As Akhil writes in his comment, to see that some given Riemann surface is an algebraic curve, you usually need Riemann-Roch. A prototypical example of its use is the usual proof of existence of a Weierstrass equation for an elliptic curves (see e.g. Silverman).

But for the modular curves, things are actually simpler. It is easy to see that a modular curve is a covering of $\Gamma(1)\backslash \mathbb{H}^*$. Now, the latter is the simplest Riemann surface there is, the Riemann sphere, and that is clearly an algebraic curve.
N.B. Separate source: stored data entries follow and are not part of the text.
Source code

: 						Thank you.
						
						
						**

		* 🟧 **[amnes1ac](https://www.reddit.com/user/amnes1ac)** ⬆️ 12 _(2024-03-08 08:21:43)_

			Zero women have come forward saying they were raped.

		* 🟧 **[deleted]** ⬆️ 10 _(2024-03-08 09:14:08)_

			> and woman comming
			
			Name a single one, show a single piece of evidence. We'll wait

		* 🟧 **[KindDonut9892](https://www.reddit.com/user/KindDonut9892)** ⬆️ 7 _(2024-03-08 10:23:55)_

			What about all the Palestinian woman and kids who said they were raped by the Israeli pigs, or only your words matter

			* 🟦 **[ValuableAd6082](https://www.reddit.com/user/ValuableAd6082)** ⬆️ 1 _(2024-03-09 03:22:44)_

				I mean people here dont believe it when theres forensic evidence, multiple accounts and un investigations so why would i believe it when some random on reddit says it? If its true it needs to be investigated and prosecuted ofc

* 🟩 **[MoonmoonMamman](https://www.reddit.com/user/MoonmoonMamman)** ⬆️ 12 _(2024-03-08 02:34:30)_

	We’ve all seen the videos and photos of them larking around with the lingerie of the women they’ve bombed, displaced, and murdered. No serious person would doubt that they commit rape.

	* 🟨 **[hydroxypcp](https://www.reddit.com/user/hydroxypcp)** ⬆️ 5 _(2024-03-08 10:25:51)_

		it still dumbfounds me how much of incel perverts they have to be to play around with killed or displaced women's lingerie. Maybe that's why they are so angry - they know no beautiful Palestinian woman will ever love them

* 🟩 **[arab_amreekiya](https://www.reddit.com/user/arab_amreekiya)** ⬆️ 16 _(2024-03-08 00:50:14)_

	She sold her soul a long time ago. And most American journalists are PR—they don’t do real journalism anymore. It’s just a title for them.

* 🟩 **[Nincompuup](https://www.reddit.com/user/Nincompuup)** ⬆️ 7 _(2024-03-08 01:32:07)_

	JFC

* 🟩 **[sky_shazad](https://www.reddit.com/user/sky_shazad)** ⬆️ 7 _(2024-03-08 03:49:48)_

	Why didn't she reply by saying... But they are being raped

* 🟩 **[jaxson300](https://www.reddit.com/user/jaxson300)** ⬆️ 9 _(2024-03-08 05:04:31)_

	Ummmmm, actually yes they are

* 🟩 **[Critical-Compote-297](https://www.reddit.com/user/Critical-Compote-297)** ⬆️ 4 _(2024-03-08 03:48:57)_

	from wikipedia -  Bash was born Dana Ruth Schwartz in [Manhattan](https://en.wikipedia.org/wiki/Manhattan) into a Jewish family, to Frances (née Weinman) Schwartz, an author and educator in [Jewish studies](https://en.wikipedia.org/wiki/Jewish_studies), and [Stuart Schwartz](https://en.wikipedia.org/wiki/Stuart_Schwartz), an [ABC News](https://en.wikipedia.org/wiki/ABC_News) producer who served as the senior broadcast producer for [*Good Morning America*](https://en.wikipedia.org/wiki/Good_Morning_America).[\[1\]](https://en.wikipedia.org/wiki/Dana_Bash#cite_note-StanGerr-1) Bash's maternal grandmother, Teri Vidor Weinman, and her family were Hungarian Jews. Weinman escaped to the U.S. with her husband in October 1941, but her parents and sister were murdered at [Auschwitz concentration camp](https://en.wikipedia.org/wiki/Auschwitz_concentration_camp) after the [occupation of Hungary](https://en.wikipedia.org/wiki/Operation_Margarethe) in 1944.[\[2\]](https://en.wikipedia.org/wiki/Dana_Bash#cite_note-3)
There are lots of ways of seeing that $\Gamma(1)\backslash \mathbb{H}^*$ is the Riemann sphere, some of which are sketched in Milne's notes, Proposition 2.21. An explicit isomorphism of $\Gamma(1)\backslash \mathbb{H}$ with $\mathbb{C}$ is provided by the $j$-function.

You can now use the covering to obtain an equation for a modular curve. For the minute details of this calculation for the case $\Gamma_0(N)$, see Milne's notes, Theorem 6.1. This does not need Riemann-Roch, and only relies on explicit computations with the $j$-function.

A more powerful approach to modular curves, which will also give you more information about fields of definition, is by interpreting the modular curves are moduli varieties. Milne also sketches some of this in section 8, and much more can be found in his notes on Shimura varieties.